Nextflow is a workflow language designed at the Centre for Genomic Regulation, Barcelona. Although it is a general workflow language for science, it comes out of a bioinformmatics group and strongly supports bioinformatics.

Our pipeline is built using Nextflow. However, users do not need to know anything about Nextflow. Obviously if you can do some programming you can customise and extend the pipelines, but you do not need to know Nextflow yourself.

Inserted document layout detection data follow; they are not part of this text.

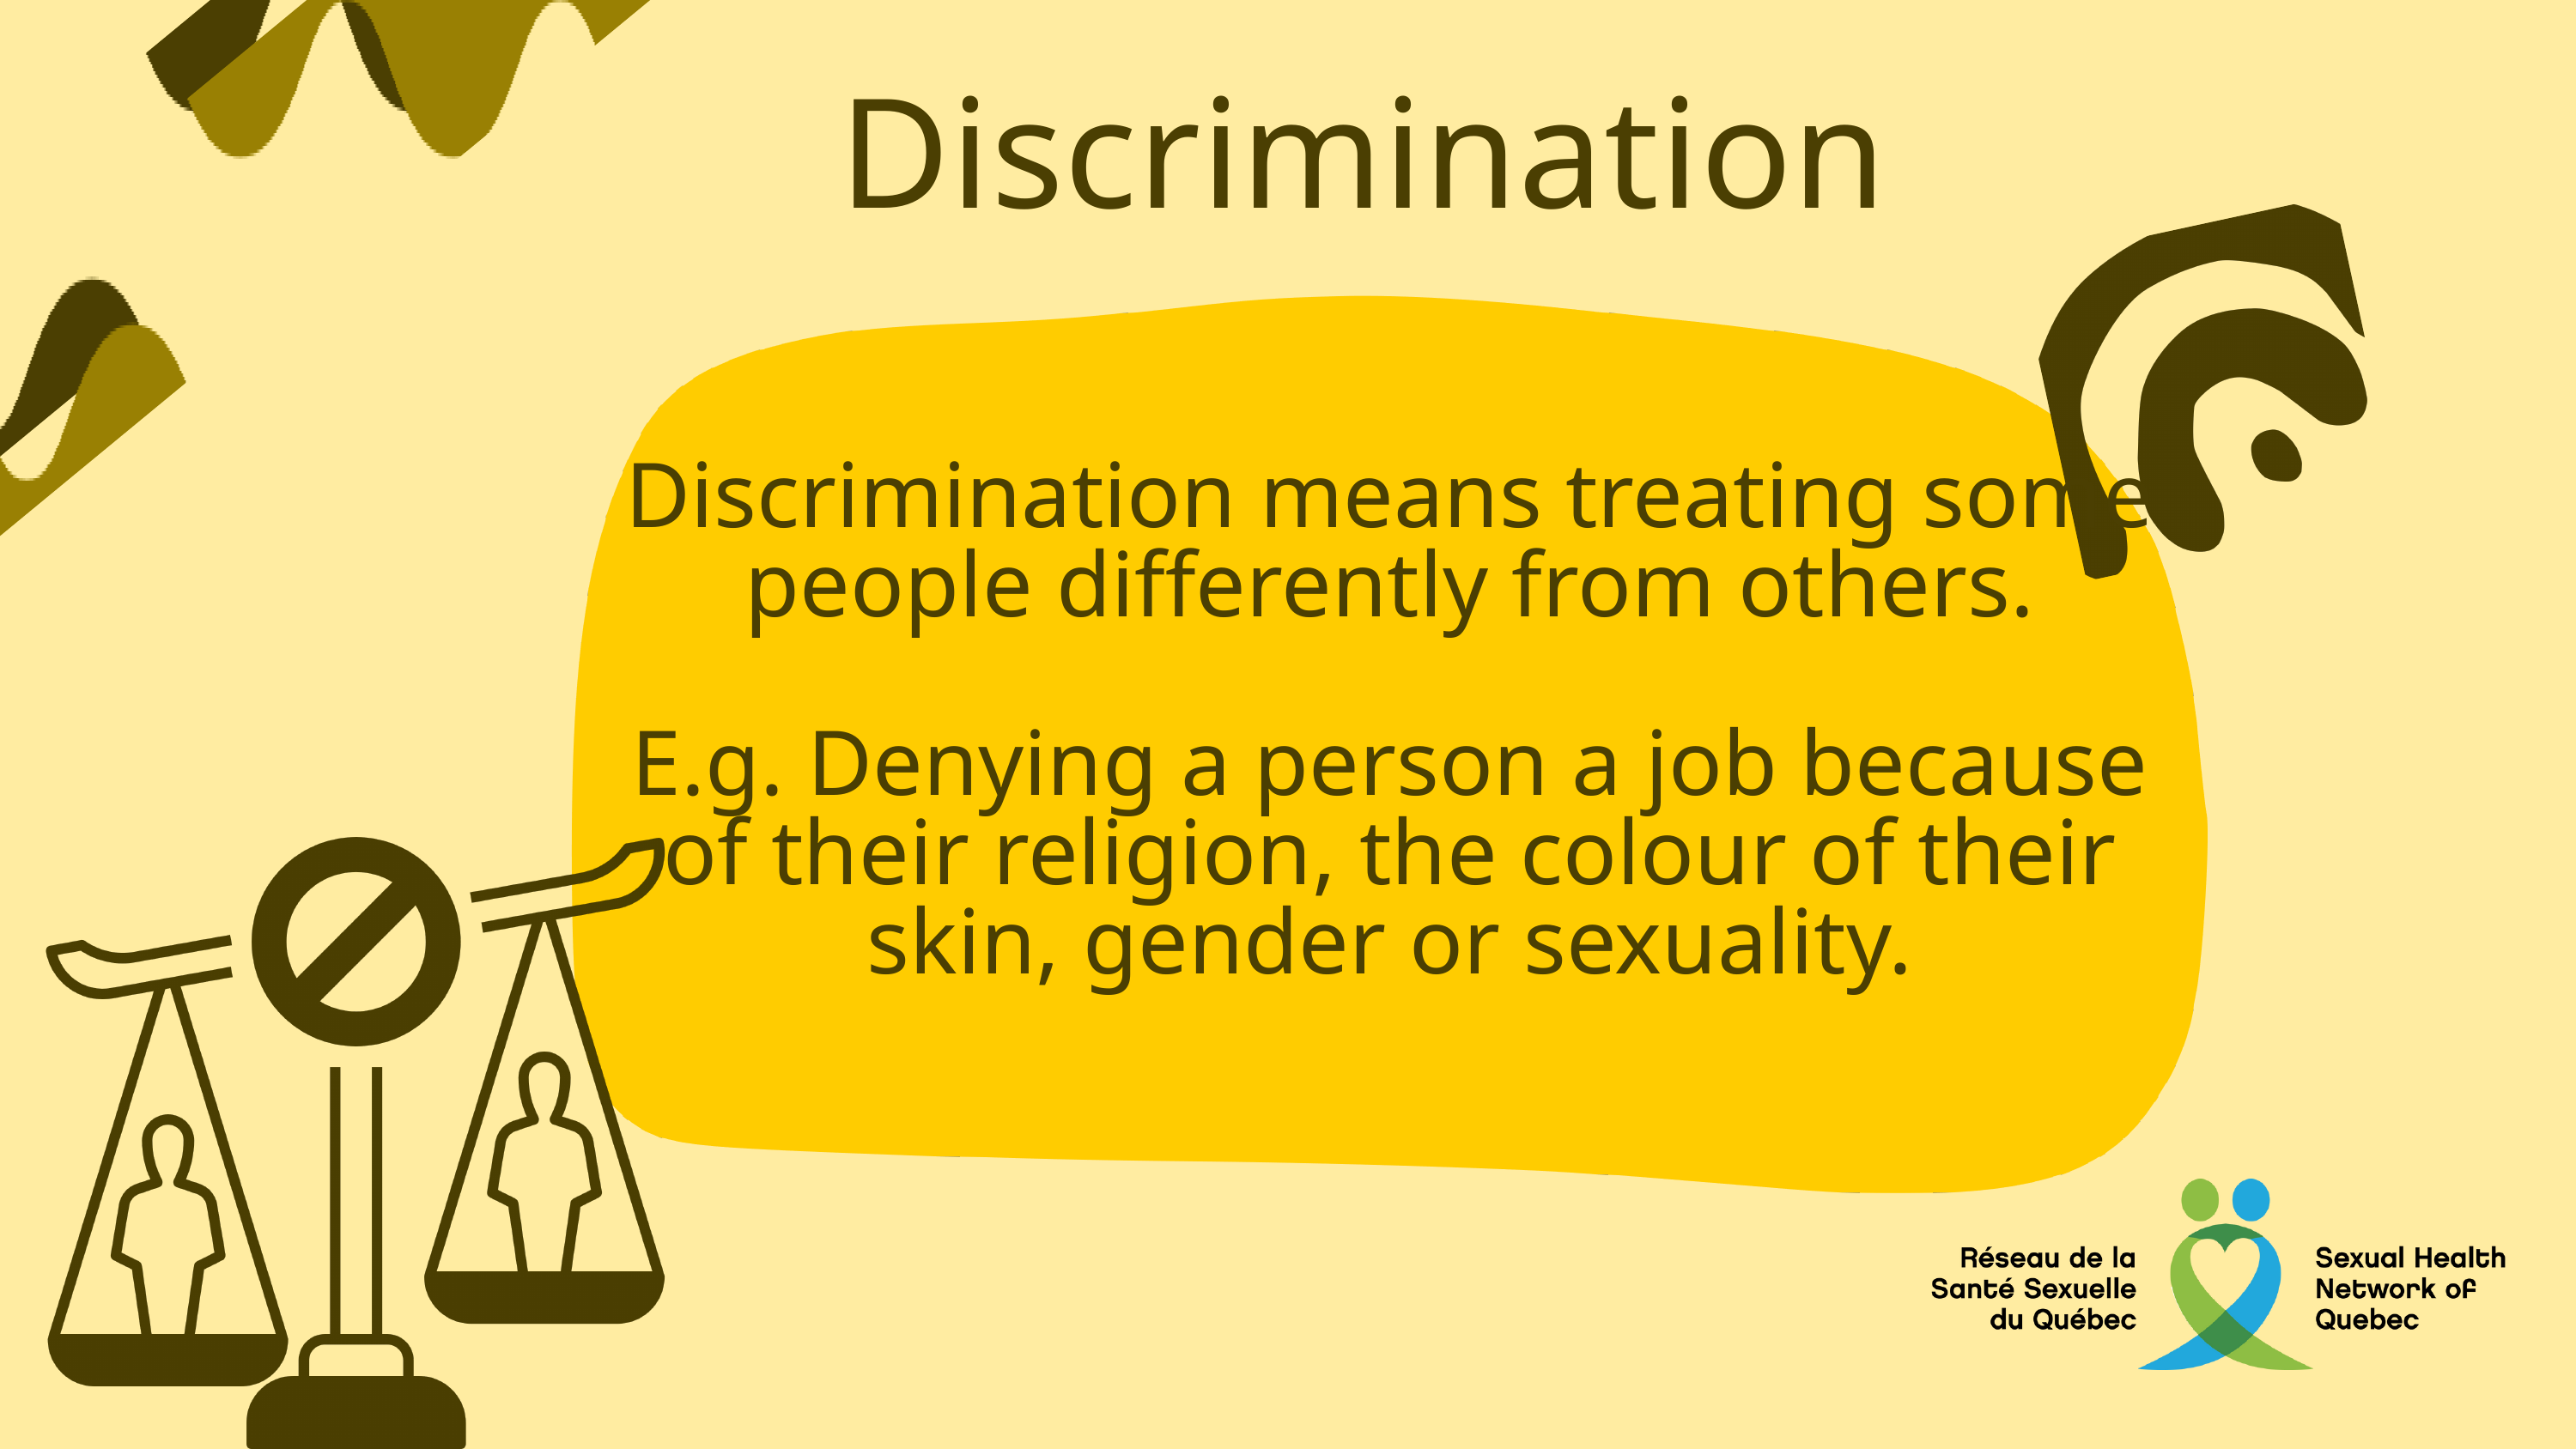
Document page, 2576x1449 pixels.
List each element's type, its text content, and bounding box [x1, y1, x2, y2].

text_box Discrimination means treating some people differently from others. E.g. Denying a person a job because of their religion, the colour of their skin, gender or sexuality. [624, 455, 2156, 1334]
text_box [46, 837, 666, 1449]
text_box [2156, 555, 2211, 1179]
text_box [0, 0, 651, 537]
text_box [1930, 1179, 2515, 1370]
text_box [2018, 195, 2403, 567]
text_box [569, 294, 2059, 837]
text_box Discrimination [831, 24, 1897, 239]
text_box [0, 0, 306, 252]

Nextlow is very easy to install and is highly portable. It supports partial execution and pipelines that scale. Nextflow supports our worklow requirements very well.

Docker

A GWAS requires several software tools to be installed. Using Docker we can simplify the installation. Essentially, Docker wraps up all software dependancies into containers. Instead of installing all the dependancies, you can install Docker, easily and then install our containers. (In fact you don't need to explicitly install our containers, Nextflow and our workflow will do that for you automatically).

We expect that many of our users will use Docker. However, we recognise that this won't be suitable for everyone because many high performance computing centres do not support Docker for security reasons. It is possible to run our pipeline without Docker and will give instructions about which software needs to be installed.

In a later version of the pipeline, we hope to support Singularity.